Freely you have received, freely give. (Matthew 10:8)
The great task of the spiritual life is the task of learning how to receive freely from God and from others. It is a command, and therefore it is active and not passive: receive! And yet the act of receiving is the opposite of the act of striving. In this passage, Jesus is sending out his disciples to work his works, and in the sentences above he enumerates those works: heal the sick, cleanse the lepers, raise the dead, cast out demons. But Jesus is not merely concerned with what his disciples do, but with how they do it as well. Don’t just do what I do, he might have said, but do it the way I do it. And I don’t work these works by striving, or laboring in the sweat of my brow. That was the old way of Adam. I work these works by freely receiving them from my Father. Because if I can freely receive from my father, then I can freely give to his children.
But freely receiving can so much more difficult than it seems. It is so frustrating some times! The Lord will show me that I’m striving, when I didn’t even know that I was striving. Or, the Lord will show me that I have become apathetic, when I didn’t even realize that I’ve become apathetic. And neither is freely receiving simply a balance between apathy and striving. Freely receiving from God is something completely different . . . its in a whole new category, and this is why we can’t do it by our own power.
So how is this playing out in my own life? Right now I’m back in the place I was in two years ago; staying at my brother-in-law’s house with my wife and daughter, looking for our next home. Its so weird to be back in this place again! And the way it came about is even more difficult to understand.
The lease on our previous home was not set to expire until June 30th, and we could have easily renewed it for another year. But we felt that we needed to move to something smaller so that we could have more intimate, quality family time and spend less money on utilities. So I informed our landlord that we would not be renewing the lease, and that we would be moving on.
Our plan was to begin really looking for our next place at the beginning of June, since that would give us a full month to secure a place and plan our move. But we got a little ahead of ourselves and started looking at homes in mid-May. On May 13th, the night before we were to leave for our trip to Korea, we found our dream home. It was perfect in every way; smaller than our previous home, yet much nicer. The layout was better, the materials were better, and the price was lower as well. We fell in love with the place immediately, and it was just around the corner from our place at the time, so moving would be a cinch!
We asked the landlords when we could move in, and they laughed and replied, “Tomorrow morning, if you want!” But when we told them that our lease did not expire till the end of June, they said that that wouldn’t work; they needed a renter by June 1st at the latest. So I told them that I would call my landlord and see if he would let us out of the lease early, and they agreed. The next morning, I called our landlord, and he agreed to let us out of the lease on May 31st, since he was able to get the new tenants to agree to move in early in June. I shared the good news with the new landlords, and asked for the documents to finalize it, and then we left for Korea. Everything was on track.
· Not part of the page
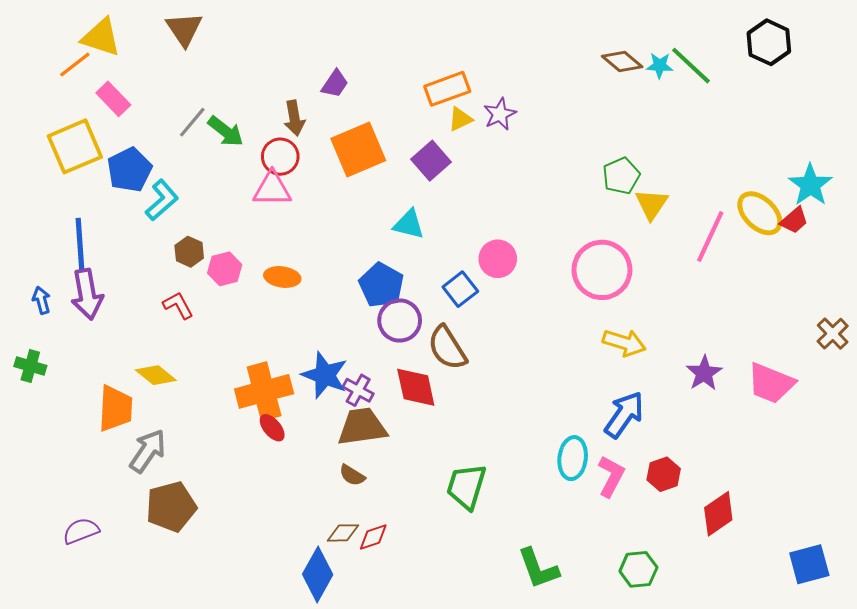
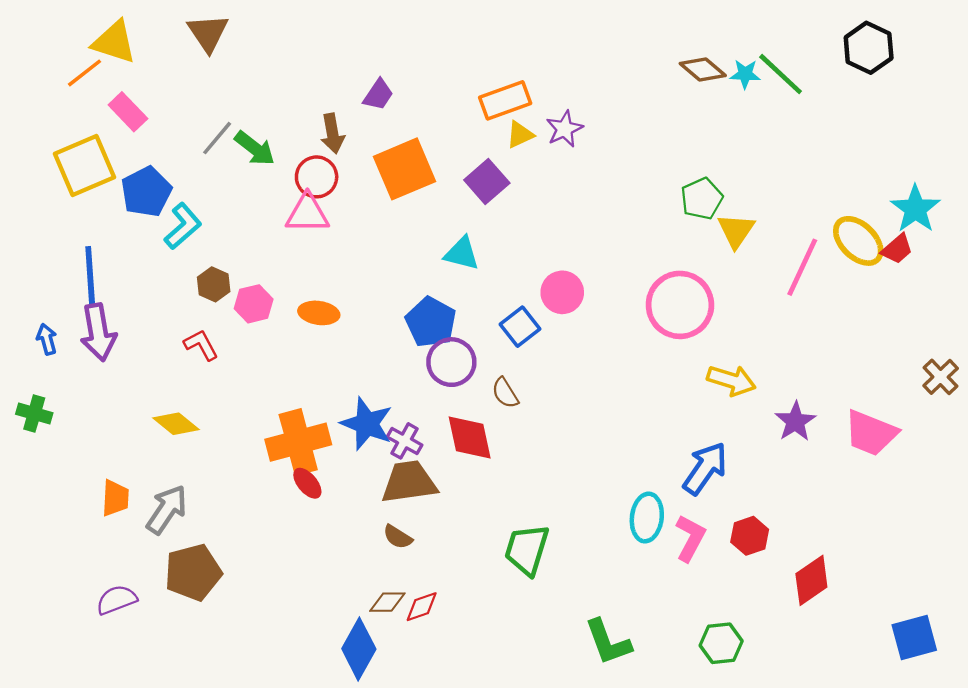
yellow arrow: (624, 343) -> (731, 380), moved
brown semicircle: (447, 348) -> (505, 393), size x0.6
orange trapezoid: (115, 409) -> (115, 498), moved, size x0.7
purple semicircle: (81, 531) -> (117, 600), moved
But the day after we arrived in Korea, everything fell apart. I received an email from the new landlord informing me that someone came to see the place after us and offered him more than a thousand dollars a month more than he had asked for the property. He felt that he had to take it, and so he did. But that left us with a predicament: we were scheduled to return home from Korea on the 25th of May, which would give us six days to find a new place, pack, and move out of our old place.
At first, I wasn’t worried at all. But then the day before our move out arrived, and we still had not found a new place. I called pastor Daniels and said, “I can’t do this again. I can’t be without a home for my family. I can’t take this again!” His reply: “The moment you say, ‘I can’t do this again’ is the moment you leave the place of faith and patience, and the bible says that through faith and patience you will inherit what is promised.”
Sure enough, I had to do it again. And every day since May 31st I’ve been searching for a new home for my family. I have looked at virtually every home in the East Bay that Craigslist has to offer, but I can’t seem to find the right one. Further, the rental market is flooded right now. Every home that I do apply for tends to have 10 or more other simultaneous applicants, and so I keep getting turned down. Its so frustrating!
But each time I pray over the situation, I keep hearing the Lord say, “Be still and let me work. I’m preparing the place for you and your family, and I’ve already set the move in date.”
But what does that really mean? Does that mean I should stop looking? That would be apathy. I’ve got to do my due diligence. But then again, I can’t depend upon my due diligence either. God keeps telling me that he’s not going to let me orchestrate it; he’s going to orchestrate it. But what do I do in the meantime?
This is the key struggle of the spiritual life, and it is not solved by principle or by practice; only by revelation. God has to teach us how to freely receive, and typically when he takes us through a trial in which we can’t quit working, yet nothing we do seems to work, he’s teaching us how to work without depending on the power of our works . . . how to work not by might, nor by power, but by the Spirit of the Lord.
The key is faith and patience: stay in the struggle! Don’t give up! Don’t quit! Keep working, keep resting, keep trusting, and believe the Lord to teach you by his power and wisdom to do what you could never learn to do by your own power or wisdom. Freely receiving is something that only God can teach you how to do, and if you and I apply faith and patience in all that we do, he will teach us just that!